## [Questions]
1. Answer these questions on the passage about running and pain.
(a) In the 1-mile test, what does a runner do if it still feels awful after 1 mile?
(b) What concept did the writer discover today?
(c) What happens when the writer lightly bumps their shins after a run?
2. Copy out the passage about running and pain from "I often wondered" to "shins its excruciating.".

Document passage below:

In the ultra running community, it's common to do a 1 mile "test" when you're feeling awful. You start your run, and if it still feels awful after 1 mile you walk on back home and try again tomorrow. Do this until you can just keep going again.

It was interesting today to discover the concept of "type 2 fun".

I often wondered why people did these self-evidently unfun things, purportedly "for fun".

I think part of it is that I just don't think of pain as per se bad. A lot of people I know who struggle with exercise feel a little discomfort and act like its the end of the world. They get shin splits or something and they decide they can't run. I've had mild shin splits continuously for 15 years. It doesn't really bother me in the same way, I guess. When I get back from a run if I lightly bump my shins its excruciating.

I will say that now that I am getting older its getting a bit tougher - the pain is worse and lasts longer and real chronic pain kind of bums me out, but I just enjoy the challenge of trying to work around my body.

> I will say that now that I am getting older its getting a bit tougher - the pain is worse and lasts longer and real chronic pain kind of bums me out, but I just enjoy the challenge of trying to work around my body.

End of Document passage.
Provided information below:

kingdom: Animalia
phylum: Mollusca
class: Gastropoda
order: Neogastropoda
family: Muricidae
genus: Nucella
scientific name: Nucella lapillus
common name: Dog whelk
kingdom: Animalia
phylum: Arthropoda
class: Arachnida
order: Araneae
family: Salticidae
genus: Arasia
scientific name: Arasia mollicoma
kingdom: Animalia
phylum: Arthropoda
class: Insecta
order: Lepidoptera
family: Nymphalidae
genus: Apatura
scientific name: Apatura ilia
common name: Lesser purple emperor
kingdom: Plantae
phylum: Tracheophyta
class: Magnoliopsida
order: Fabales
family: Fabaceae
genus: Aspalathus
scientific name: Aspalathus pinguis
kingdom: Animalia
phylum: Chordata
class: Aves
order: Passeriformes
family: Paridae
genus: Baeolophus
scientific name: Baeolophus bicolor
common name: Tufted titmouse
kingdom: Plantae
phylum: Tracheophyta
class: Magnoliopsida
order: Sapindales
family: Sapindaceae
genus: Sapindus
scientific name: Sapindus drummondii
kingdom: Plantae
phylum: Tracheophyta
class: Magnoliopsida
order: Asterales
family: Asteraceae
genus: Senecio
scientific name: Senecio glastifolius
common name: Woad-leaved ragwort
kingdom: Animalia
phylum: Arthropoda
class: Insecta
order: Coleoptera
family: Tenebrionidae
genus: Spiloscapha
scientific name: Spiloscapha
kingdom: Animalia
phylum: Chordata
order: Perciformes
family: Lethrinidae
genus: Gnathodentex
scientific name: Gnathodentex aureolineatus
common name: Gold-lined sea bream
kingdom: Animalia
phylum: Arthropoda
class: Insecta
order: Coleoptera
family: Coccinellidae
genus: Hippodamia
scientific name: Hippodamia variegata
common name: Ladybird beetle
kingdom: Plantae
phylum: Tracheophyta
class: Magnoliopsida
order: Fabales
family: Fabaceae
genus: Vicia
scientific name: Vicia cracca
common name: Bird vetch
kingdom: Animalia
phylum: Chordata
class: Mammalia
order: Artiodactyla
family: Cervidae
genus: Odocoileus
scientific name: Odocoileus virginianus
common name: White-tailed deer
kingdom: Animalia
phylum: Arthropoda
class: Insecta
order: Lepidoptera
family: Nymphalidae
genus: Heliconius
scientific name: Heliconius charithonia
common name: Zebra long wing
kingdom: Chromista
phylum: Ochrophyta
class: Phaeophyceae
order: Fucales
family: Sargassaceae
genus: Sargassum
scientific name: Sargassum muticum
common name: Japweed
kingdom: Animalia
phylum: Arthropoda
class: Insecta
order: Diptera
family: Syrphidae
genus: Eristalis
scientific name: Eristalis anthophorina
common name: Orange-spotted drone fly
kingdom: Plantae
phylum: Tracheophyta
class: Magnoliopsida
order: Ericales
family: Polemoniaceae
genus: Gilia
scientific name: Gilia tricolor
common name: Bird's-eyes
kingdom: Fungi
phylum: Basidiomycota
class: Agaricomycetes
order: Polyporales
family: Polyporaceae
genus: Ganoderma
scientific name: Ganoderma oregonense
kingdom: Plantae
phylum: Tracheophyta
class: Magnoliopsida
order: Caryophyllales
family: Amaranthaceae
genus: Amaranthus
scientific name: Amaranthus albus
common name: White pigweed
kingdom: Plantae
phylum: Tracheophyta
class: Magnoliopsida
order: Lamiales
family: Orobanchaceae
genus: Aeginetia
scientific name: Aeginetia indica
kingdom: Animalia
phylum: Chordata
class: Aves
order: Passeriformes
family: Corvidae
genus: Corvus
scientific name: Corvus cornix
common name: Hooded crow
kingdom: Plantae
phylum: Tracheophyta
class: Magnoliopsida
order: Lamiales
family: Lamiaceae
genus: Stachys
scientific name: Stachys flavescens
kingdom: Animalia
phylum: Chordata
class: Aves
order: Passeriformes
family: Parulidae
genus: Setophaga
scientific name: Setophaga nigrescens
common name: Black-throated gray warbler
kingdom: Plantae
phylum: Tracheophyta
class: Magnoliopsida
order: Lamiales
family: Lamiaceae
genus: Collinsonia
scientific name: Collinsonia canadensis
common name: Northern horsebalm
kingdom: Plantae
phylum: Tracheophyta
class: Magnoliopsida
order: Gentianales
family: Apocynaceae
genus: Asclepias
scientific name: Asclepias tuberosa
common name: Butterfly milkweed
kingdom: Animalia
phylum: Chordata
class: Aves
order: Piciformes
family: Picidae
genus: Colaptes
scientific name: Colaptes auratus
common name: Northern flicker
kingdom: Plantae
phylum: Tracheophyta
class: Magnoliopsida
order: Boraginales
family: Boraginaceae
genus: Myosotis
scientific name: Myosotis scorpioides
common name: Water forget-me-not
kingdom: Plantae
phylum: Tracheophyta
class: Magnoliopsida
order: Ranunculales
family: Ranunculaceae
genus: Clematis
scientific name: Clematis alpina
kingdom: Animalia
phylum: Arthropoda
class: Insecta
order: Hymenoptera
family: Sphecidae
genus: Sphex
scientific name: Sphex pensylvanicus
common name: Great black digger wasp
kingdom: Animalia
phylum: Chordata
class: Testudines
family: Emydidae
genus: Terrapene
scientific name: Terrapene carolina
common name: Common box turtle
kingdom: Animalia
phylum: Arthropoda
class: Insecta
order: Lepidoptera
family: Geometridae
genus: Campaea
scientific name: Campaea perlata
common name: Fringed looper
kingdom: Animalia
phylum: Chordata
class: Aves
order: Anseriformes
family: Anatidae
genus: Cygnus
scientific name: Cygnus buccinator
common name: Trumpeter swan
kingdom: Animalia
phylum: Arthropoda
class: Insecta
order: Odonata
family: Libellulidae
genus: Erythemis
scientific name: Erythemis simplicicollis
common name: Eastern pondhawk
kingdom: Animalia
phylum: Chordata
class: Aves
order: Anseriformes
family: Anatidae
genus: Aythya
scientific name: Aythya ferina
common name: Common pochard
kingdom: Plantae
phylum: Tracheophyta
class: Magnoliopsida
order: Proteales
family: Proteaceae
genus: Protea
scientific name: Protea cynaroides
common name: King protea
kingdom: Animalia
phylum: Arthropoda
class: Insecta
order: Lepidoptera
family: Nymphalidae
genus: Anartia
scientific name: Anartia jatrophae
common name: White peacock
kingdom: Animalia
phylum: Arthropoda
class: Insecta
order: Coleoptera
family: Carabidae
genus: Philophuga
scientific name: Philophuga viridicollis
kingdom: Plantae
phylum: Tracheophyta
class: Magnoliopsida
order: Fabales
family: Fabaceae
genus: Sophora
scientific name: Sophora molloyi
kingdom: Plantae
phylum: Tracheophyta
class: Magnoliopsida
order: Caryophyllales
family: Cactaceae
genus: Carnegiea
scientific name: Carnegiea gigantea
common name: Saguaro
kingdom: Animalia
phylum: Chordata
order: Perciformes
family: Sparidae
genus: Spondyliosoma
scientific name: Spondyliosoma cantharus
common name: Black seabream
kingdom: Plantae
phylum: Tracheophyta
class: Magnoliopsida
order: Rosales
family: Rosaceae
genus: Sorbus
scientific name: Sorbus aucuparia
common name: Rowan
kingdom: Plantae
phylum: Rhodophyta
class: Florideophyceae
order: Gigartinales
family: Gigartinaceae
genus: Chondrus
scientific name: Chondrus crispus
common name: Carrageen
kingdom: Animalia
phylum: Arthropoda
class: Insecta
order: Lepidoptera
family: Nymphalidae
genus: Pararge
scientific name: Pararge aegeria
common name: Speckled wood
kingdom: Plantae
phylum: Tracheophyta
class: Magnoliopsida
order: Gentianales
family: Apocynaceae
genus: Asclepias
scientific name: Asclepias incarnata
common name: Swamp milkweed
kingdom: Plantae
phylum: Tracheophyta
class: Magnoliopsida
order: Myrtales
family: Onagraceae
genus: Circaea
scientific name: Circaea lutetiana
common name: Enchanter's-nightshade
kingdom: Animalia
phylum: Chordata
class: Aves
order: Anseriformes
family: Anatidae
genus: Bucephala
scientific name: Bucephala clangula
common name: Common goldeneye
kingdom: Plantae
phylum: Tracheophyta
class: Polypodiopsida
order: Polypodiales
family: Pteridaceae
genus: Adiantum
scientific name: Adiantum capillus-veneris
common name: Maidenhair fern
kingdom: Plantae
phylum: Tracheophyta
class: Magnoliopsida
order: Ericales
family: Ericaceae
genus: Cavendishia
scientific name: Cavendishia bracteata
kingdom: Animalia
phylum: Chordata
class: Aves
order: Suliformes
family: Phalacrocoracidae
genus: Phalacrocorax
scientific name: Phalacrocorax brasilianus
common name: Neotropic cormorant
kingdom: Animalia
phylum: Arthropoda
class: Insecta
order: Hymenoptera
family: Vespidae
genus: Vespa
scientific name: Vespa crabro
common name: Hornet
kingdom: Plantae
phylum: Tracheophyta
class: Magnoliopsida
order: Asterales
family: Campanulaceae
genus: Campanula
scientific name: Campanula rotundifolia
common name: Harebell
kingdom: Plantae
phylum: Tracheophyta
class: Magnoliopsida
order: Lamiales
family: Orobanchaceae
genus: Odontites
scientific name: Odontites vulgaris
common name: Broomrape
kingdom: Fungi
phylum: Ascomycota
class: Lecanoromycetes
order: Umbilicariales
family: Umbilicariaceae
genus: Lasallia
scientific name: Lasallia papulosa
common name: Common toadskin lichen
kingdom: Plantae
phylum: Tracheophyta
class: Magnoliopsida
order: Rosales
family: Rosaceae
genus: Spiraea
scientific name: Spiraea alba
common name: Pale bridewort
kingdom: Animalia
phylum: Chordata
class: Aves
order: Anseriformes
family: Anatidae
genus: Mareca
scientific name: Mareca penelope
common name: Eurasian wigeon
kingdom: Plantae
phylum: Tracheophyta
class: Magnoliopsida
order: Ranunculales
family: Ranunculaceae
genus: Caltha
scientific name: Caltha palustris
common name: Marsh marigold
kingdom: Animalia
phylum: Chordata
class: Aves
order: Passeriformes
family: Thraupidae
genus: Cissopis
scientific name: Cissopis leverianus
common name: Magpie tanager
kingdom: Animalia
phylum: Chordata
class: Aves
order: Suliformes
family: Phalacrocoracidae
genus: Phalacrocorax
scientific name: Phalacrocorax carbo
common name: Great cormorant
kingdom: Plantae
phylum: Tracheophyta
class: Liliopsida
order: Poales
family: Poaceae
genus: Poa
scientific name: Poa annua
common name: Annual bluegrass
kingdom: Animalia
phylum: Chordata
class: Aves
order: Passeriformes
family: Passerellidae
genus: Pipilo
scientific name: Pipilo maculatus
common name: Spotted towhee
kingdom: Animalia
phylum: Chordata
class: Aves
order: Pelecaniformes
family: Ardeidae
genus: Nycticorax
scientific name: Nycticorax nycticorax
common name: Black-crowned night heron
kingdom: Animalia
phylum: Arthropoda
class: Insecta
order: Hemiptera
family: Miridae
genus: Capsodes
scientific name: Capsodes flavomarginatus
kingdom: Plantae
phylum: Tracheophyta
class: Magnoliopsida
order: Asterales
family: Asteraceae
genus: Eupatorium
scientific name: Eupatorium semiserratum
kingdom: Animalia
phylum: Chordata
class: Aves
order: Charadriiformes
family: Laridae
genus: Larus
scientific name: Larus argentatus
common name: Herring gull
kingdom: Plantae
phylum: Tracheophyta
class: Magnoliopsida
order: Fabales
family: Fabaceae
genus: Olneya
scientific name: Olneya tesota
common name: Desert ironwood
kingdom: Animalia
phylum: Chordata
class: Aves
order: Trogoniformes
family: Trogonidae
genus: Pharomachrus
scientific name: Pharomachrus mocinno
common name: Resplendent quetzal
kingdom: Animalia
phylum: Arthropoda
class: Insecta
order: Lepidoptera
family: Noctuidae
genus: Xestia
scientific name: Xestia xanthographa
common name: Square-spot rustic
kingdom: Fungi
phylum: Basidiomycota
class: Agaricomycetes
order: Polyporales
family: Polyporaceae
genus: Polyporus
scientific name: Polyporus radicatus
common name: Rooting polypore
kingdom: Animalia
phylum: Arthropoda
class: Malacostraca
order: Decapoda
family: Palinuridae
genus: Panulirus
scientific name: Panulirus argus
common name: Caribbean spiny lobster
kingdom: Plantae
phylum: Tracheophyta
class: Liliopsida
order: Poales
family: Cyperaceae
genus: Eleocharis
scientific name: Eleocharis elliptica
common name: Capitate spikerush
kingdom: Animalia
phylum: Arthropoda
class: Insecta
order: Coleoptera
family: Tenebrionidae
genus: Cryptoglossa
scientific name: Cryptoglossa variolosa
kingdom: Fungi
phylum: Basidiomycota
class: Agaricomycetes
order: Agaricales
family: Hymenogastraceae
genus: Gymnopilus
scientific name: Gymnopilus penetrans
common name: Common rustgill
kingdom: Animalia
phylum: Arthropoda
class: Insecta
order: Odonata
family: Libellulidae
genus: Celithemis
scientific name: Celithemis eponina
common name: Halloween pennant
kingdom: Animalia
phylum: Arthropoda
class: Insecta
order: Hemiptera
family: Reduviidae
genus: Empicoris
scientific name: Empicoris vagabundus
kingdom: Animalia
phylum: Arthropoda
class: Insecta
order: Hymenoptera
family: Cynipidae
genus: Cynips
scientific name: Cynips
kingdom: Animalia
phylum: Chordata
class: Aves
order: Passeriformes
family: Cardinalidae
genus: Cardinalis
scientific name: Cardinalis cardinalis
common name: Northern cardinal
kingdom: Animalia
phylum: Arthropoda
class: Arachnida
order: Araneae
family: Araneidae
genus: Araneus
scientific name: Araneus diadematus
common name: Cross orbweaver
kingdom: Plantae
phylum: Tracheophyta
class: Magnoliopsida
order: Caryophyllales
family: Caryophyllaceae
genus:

End of Provided information.

## [Responses by task]
1.
(a) The runner walks back home and tries again tomorrow.
(b) The concept of "type 2 fun."
(c) It is excruciating.

2.
I often wondered why people did these self-evidently unfun things, purportedly "for fun".

I think part of it is that I just don't think of pain as per se bad. A lot of people I know who struggle with exercise feel a little discomfort and act like its the end of the world. They get shin splits or something and they decide they can't run. I've had mild shin splits continuously for 15 years. It doesn't really bother me in the same way, I guess. When I get back from a run if I lightly bump my shins its excruciating.